**Assignment**
Before copying, find the line below that contains "32 GB 2 x 16 GB DDR5"; then return it and all later lines exactly, up to and including the final line, with no pictures.
BEGIN Materials provided
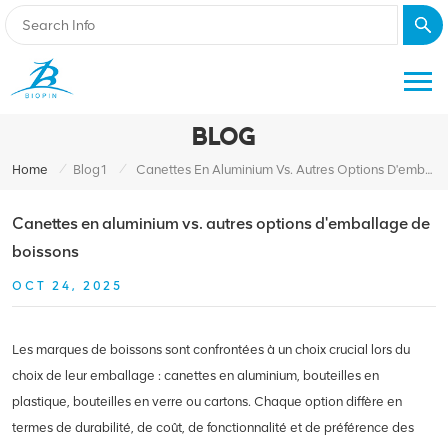
BLOG
/
/
Home
Blog1
Canettes En Aluminium Vs. Autres Options D'emballage De Boissons
Canettes en aluminium vs. autres options d'emballage de
boissons
OCT 24, 2025
Les marques de boissons sont confrontées à un choix crucial lors du
choix de leur emballage : canettes en aluminium, bouteilles en
plastique, bouteilles en verre ou cartons. Chaque option diffère en
termes de durabilité, de coût, de fonctionnalité et de préférence des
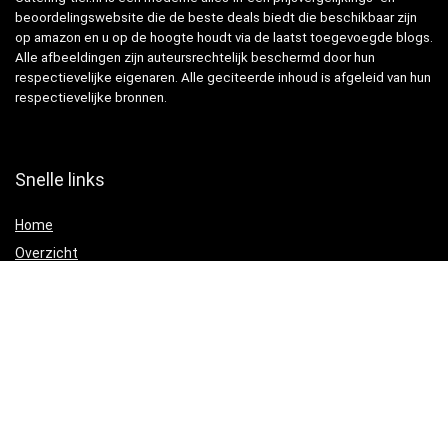
beoordelingswebsite die de beste deals biedt die beschikbaar zijn
op amazon en u op de hoogte houdt via de laatst toegevoegde blogs.
Alle afbeeldingen zijn auteursrechtelijk beschermd door hun
respectievelijke eigenaren. Alle geciteerde inhoud is afgeleid van hun
respectievelijke bronnen.
Snelle links
Home
Overzicht
Alles winkelen
Blogs
Onze webshops
Adverteren
Verklaringen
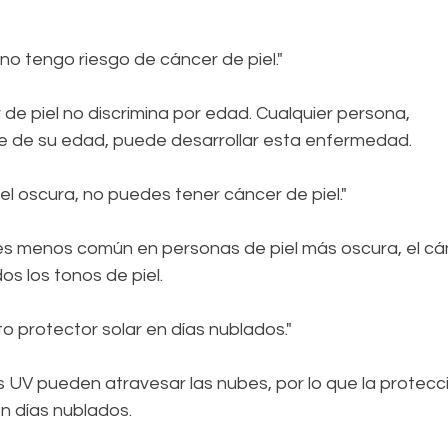
 no tengo riesgo de cáncer de piel." 
 de piel no discrimina por edad. Cualquier persona, 
 de su edad, puede desarrollar esta enfermedad.  
piel oscura, no puedes tener cáncer de piel." 
es menos común en personas de piel más oscura, el cán
s los tonos de piel.   
to protector solar en días nublados." 
s UV pueden atravesar las nubes, por lo que la protecci
n días nublados.  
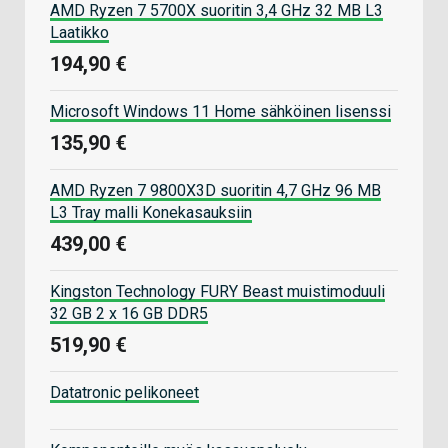
AMD Ryzen 7 5700X suoritin 3,4 GHz 32 MB L3
Laatikko
194,90 €
Microsoft Windows 11 Home sähköinen lisenssi
135,90 €
AMD Ryzen 7 9800X3D suoritin 4,7 GHz 96 MB
L3 Tray malli Konekasauksiin
439,00 €
Kingston Technology FURY Beast muistimoduuli
32 GB 2 x 16 GB DDR5
519,90 €
Datatronic pelikoneet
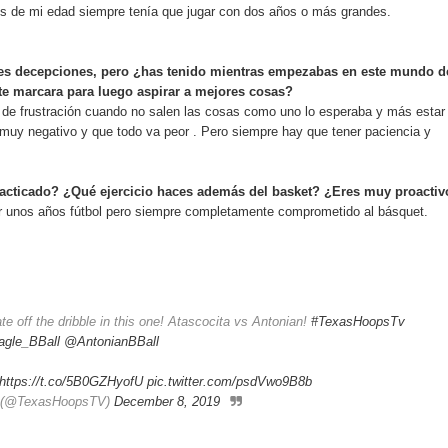
s de mi edad siempre tenía que jugar con dos años o más grandes.
es decepciones, pero ¿has tenido mientras empezabas en este mundo d
te marcara para luego aspirar a mejores cosas?
 de frustración cuando no salen las cosas como uno lo esperaba y más estar
es muy negativo y que todo va peor . Pero siempre hay que tener paciencia y
racticado? ¿Qué ejercicio haces además del basket? ¿Eres muy proactiv
gar unos años fútbol pero siempre completamente comprometido al básquet.
ate off the dribble in this one! Atascocita vs Antonian!
#TexasHoopsTv
gle_BBall
@AntonianBBall
https://t.co/5B0GZHyofU
pic.twitter.com/psdVwo9B8b
n (@TexasHoopsTV)
December 8, 2019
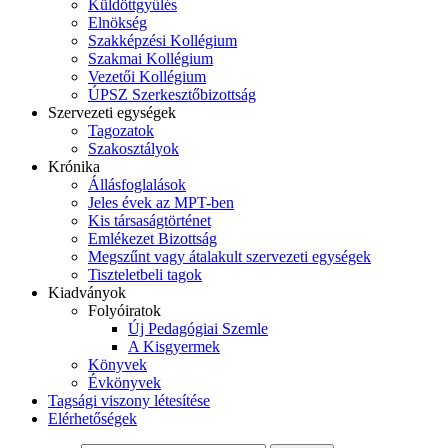
Küldöttgyűlés
Elnökség
Szakképzési Kollégium
Szakmai Kollégium
Vezetői Kollégium
ÚPSZ Szerkesztőbizottság
Szervezeti egységek
Tagozatok
Szakosztályok
Krónika
Állásfoglalások
Jeles évek az MPT-ben
Kis társaságtörténet
Emlékezet Bizottság
Megszűnt vagy átalakult szervezeti egységek
Tiszteletbeli tagok
Kiadványok
Folyóiratok
Új Pedagógiai Szemle
A Kisgyermek
Könyvek
Évkönyvek
Tagsági viszony létesítése
Elérhetőségek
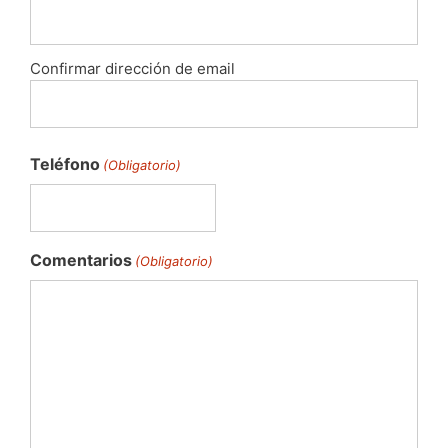
Confirmar dirección de email
Teléfono
(Obligatorio)
Comentarios
(Obligatorio)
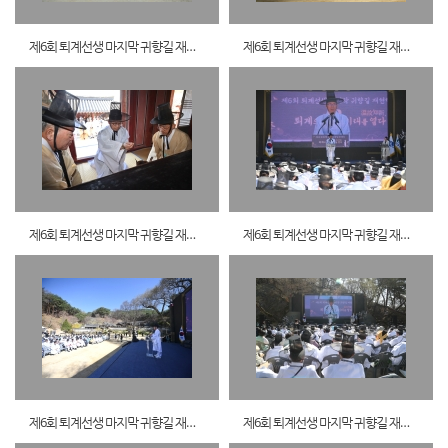
제6회 퇴계선생 마지막 귀향길 재현행사5
제6회 퇴계선생 마지막 귀향길 재현행사6
제6회 퇴계선생 마지막 귀향길 재현행사7
제6회 퇴계선생 마지막 귀향길 재현행사8
제6회 퇴계선생 마지막 귀향길 재현행사9
제6회 퇴계선생 마지막 귀향길 재현행사0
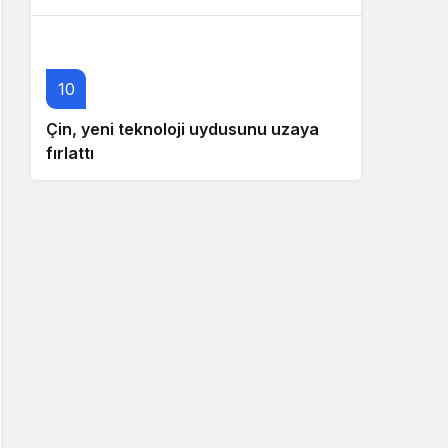
10
Çin, yeni teknoloji uydusunu uzaya
fırlattı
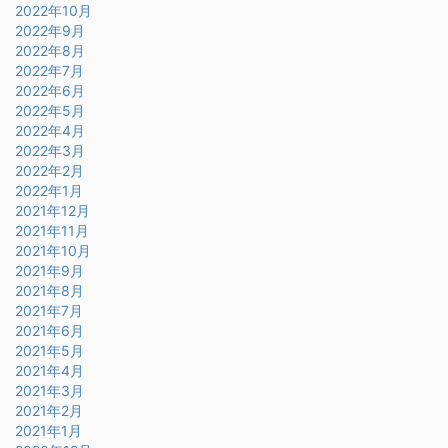
2022年10月
2022年9月
2022年8月
2022年7月
2022年6月
2022年5月
2022年4月
2022年3月
2022年2月
2022年1月
2021年12月
2021年11月
2021年10月
2021年9月
2021年8月
2021年7月
2021年6月
2021年5月
2021年4月
2021年3月
2021年2月
2021年1月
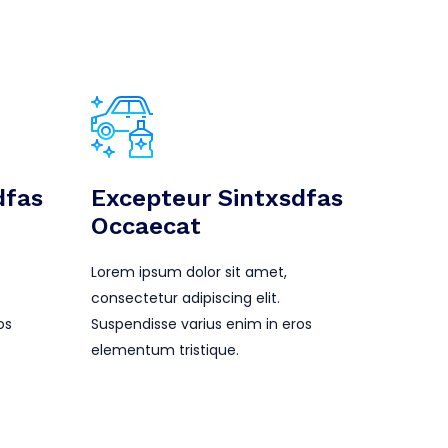
dfas
Excepteur Sintxsdfas
Occaecat
Lorem ipsum dolor sit amet,
consectetur adipiscing elit.
os
Suspendisse varius enim in eros
elementum tristique.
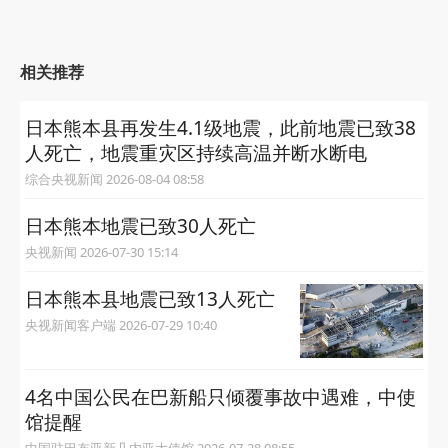
相关推荐
日本熊本县再发生4.1级地震，此前地震已致38
人死亡，地震重灾区持续高温并断水断电
综合央视新闻 2026-08-04 08:58
日本熊本地震已致30人死亡
央视新闻 2026-07-30 15:14
日本熊本县地震已致13人死亡
央视新闻客户端 2026-07-29 10:40
4名中国公民在巴新船只倾覆事故中遇难，中使
馆提醒
中国驻巴布亚新几内亚大使馆 2026-07-28 08:55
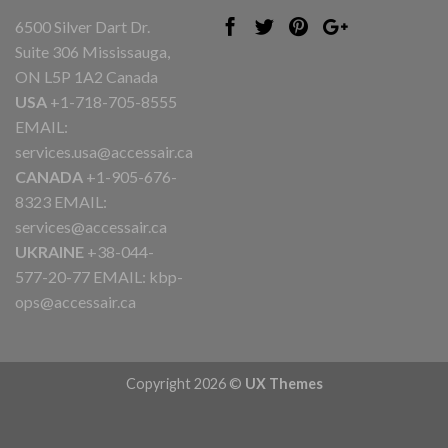
6500 Silver Dart Dr.
Suite 306 Mississauga,
ON L5P 1A2 Canada
USA
+1-718-705-8555
EMAIL:
services.usa@accessair.ca
CANADA
+1-905-676-
8323 EMAIL:
services@accessair.ca
UKRAINE
+38-044-
577-20-77 EMAIL:
kbp-
ops@accessair.ca
Copyright 2026 ©
UX Themes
END Materials provided
**Written answer**
32 GB 2 x 16 GB DDR5
519,90 €
Datatronic pelikoneet
s de mi edad siempre tenía que jugar con dos años o más grandes.
es decepciones, pero ¿has tenido mientras empezabas en este mundo d
te marcara para luego aspirar a mejores cosas?
 de frustración cuando no salen las cosas como uno lo esperaba y más estar
es muy negativo y que todo va peor . Pero siempre hay que tener paciencia y
racticado? ¿Qué ejercicio haces además del basket? ¿Eres muy proactiv
gar unos años fútbol pero siempre completamente comprometido al básquet.
ate off the dribble in this one! Atascocita vs Antonian!
#TexasHoopsTv
gle_BBall
@AntonianBBall
https://t.co/5B0GZHyofU
pic.twitter.com/psdVwo9B8b
n (@TexasHoopsTV)
December 8, 2019
Küldöttgyűlés
Elnökség
Szakképzési Kollégium
Szakmai Kollégium
Vezetői Kollégium
ÚPSZ Szerkesztőbizottság
Szervezeti egységek
Tagozatok
Szakosztályok
Krónika
Állásfoglalások
Jeles évek az MPT-ben
Kis társaságtörténet
Emlékezet Bizottság
Megszűnt vagy átalakult szervezeti egységek
Tiszteletbeli tagok
Kiadványok
Folyóiratok
Új Pedagógiai Szemle
A Kisgyermek
Könyvek
Évkönyvek
Tagsági viszony létesítése
Elérhetőségek
Confirmar dirección de email
Teléfono
(Obligatorio)
Comentarios
(Obligatorio)
제6회 퇴계선생 마지막 귀향길 재현행사5
제6회 퇴계선생 마지막 귀향길 재현행사6
제6회 퇴계선생 마지막 귀향길 재현행사7
제6회 퇴계선생 마지막 귀향길 재현행사8
제6회 퇴계선생 마지막 귀향길 재현행사9
제6회 퇴계선생 마지막 귀향길 재현행사0
10
Çin, yeni teknoloji uydusunu uzaya
fırlattı
2022年10月
2022年9月
2022年8月
2022年7月
2022年6月
2022年5月
2022年4月
2022年3月
2022年2月
2022年1月
2021年12月
2021年11月
2021年10月
2021年9月
2021年8月
2021年7月
2021年6月
2021年5月
2021年4月
2021年3月
2021年2月
2021年1月
dfas
Excepteur Sintxsdfas
Occaecat
Lorem ipsum dolor sit amet,
consectetur adipiscing elit.
os
Suspendisse varius enim in eros
elementum tristique.
相关推荐
日本熊本县再发生4.1级地震，此前地震已致38
人死亡，地震重灾区持续高温并断水断电
综合央视新闻 2026-08-04 08:58
日本熊本地震已致30人死亡
央视新闻 2026-07-30 15:14
日本熊本县地震已致13人死亡
央视新闻客户端 2026-07-29 10:40
4名中国公民在巴新船只倾覆事故中遇难，中使
馆提醒
中国驻巴布亚新几内亚大使馆 2026-07-28 08:55
6500 Silver Dart Dr.
Suite 306 Mississauga,
ON L5P 1A2 Canada
USA
+1-718-705-8555
EMAIL:
services.usa@accessair.ca
CANADA
+1-905-676-
8323 EMAIL:
services@accessair.ca
UKRAINE
+38-044-
577-20-77 EMAIL:
kbp-
ops@accessair.ca
Copyright 2026 ©
UX Themes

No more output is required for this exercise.